"You would never know the stories contained within the Panama Hotel by its exterior," says Sheri Freemuth, who works in the Seattle office of the National Trust for Historic Preservation. "But inside, there are layers upon layers."
A nondescript, five-story brick building in Seattle’s International District, the Panama Hotel offers little clue to what’s inside. It’s a time capsule to a time period when it was the heartbeat of a thriving Japanese neighborhood, which began growing profusely in the late 19th century (in part due to facing less immigration restrictions than Chinese-Americans).
Built in 1910, this E-shaped structure, set on a sloping site that wraps around a pair of courtyards, was designed by Japanese-American architect Sabro Ozasa. The Panama served as a model of multi-use development before the term was popularized. A traditional bathhouse, or sendo, called Hashidate Yu, was a gathering space located in the basement, shops and offices for dentists and other professionals lined the mezzanine, and the titular hotel, which had its lobby on the third floor, often served as a temporary home for workers.
Deemed a National Treasure by the Trust last year, the only one in the city, the structure is poised to reveal many more secrets during upcoming research into its past.
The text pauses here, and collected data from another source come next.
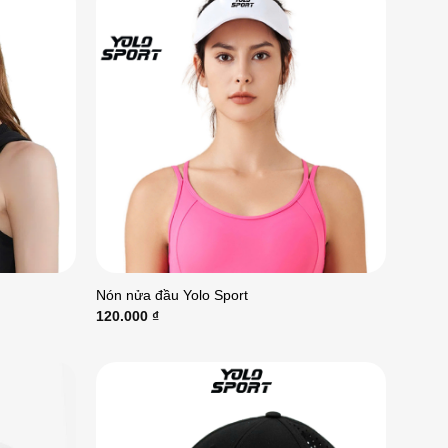
Nón nửa đầu Yolo Sport
120.000
₫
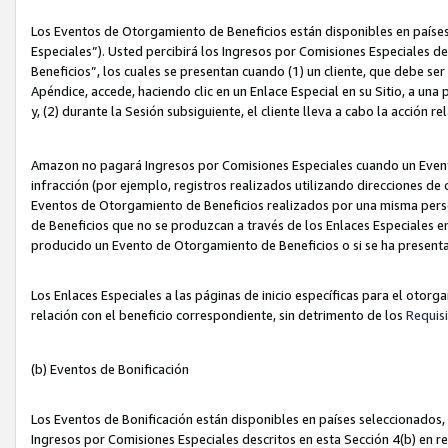
Los Eventos de Otorgamiento de Beneficios están disponibles en países
Especiales”). Usted percibirá los Ingresos por Comisiones Especiales d
Beneficios”, los cuales se presentan cuando (1) un cliente, que debe se
Apéndice, accede, haciendo clic en un Enlace Especial en su Sitio, a una
y, (2) durante la Sesión subsiguiente, el cliente lleva a cabo la acción
Amazon no pagará Ingresos por Comisiones Especiales cuando un Event
infracción (por ejemplo, registros realizados utilizando direcciones de
Eventos de Otorgamiento de Beneficios realizados por una misma pers
de Beneficios que no se produzcan a través de los Enlaces Especiales en 
producido un Evento de Otorgamiento de Beneficios o si se ha presenta
Los Enlaces Especiales a las páginas de inicio específicas para el otorg
relación con el beneficio correspondiente, sin detrimento de los
Requisi
(b) Eventos de Bonificación
Los Eventos de Bonificación están disponibles en países seleccionados, 
Ingresos por Comisiones Especiales descritos en esta Sección 4(b) en re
Before many of the Japanese residents of Nihonmachi, of Japantown, were forced to leave Seattle due to the nation’s policy of internment after the Pearl Harbor attack, owner Takashi Hori, who himself would be sent to a camp, allowed others to store excess furniture, baggage, and possessions in the Panama Hotel basement. Currently, curators from the nearby Wing Luke Museum, which focuses on chronicling the region’s Asian-American history, are taking advantage of a $137,000 grant from the National Park Service to sort through these artifacts, with plans to catalog and display them as a tribute to former residents and history lesson. While they were prized possessions—those were taken with them to the camps—the remains provide a snapshot of a pre-war immigrant lifestyle.
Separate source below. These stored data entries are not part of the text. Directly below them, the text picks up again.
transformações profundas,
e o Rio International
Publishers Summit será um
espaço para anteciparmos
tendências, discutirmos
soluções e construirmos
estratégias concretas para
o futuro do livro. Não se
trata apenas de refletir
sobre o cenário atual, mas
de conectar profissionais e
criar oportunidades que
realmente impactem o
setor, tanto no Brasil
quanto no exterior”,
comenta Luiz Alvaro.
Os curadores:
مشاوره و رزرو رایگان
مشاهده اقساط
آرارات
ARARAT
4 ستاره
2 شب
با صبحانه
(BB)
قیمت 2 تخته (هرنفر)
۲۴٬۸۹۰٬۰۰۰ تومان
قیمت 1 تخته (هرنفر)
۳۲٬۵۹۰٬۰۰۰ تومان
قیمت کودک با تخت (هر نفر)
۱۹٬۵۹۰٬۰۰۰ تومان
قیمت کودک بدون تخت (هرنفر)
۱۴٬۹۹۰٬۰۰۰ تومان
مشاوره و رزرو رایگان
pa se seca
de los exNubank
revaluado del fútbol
"We're trying to figure out if it's better in the collection it's in, or returned to the heirs," says Freemuth. "Is that right? We don't know the answer to those questions, and are trying to determine the best thing for everyone concerned."
After the war, many Japanese residents sent to internment camps didn’t return, and the arrival of Interstate 5 in the ‘60s, which bisected the neighborhood, was the final blow to the once-thriving neighborhood that was never able to rebound. While the restoration of the Panama won’t restore the area, supporters hope it can serve as an important symbol. Current owner Jan Johnson, who bought the hotel from the Hori’s, is looking for a new owner who can operate the building in a way that’s commercially viable yet respects and shares the structure’s unique history. Johnson has kept much of the building as is, making the job of preservationists easier.
As Johnson told King5 NBC in an interview, she bought the hotel because it was "the quickest way to teach American history." With the added context and personal stories stored in the lost luggage in the lower level, the building may become a poignant reminder of the Asian-American experience.